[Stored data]

=== Section Start ===

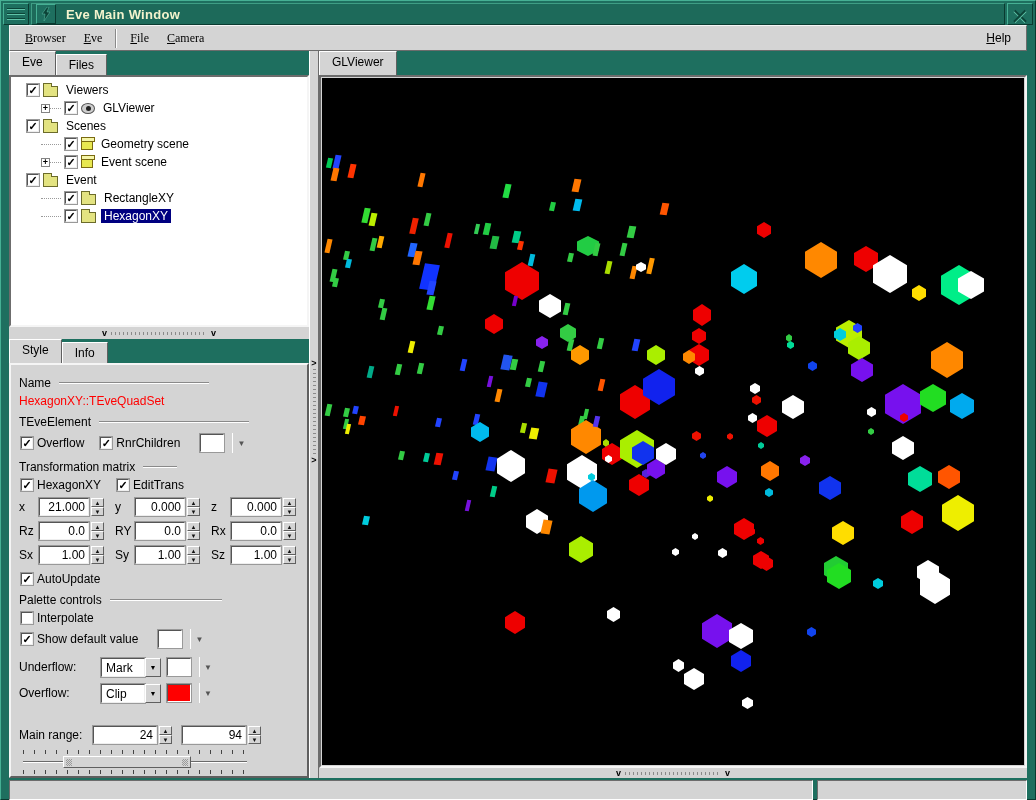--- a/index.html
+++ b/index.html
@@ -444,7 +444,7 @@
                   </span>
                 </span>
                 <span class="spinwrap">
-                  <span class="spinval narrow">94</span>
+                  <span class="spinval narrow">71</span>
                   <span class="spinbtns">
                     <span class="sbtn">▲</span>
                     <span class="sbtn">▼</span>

=== Section End ===

Work item. Could you restate every record above word for word, leaving the pictures out?

Solution for this task.
--- a/index.html
+++ b/index.html
@@ -444,7 +444,7 @@
                   </span>
                 </span>
                 <span class="spinwrap">
-                  <span class="spinval narrow">94</span>
+                  <span class="spinval narrow">71</span>
                   <span class="spinbtns">
                     <span class="sbtn">▲</span>
                     <span class="sbtn">▼</span>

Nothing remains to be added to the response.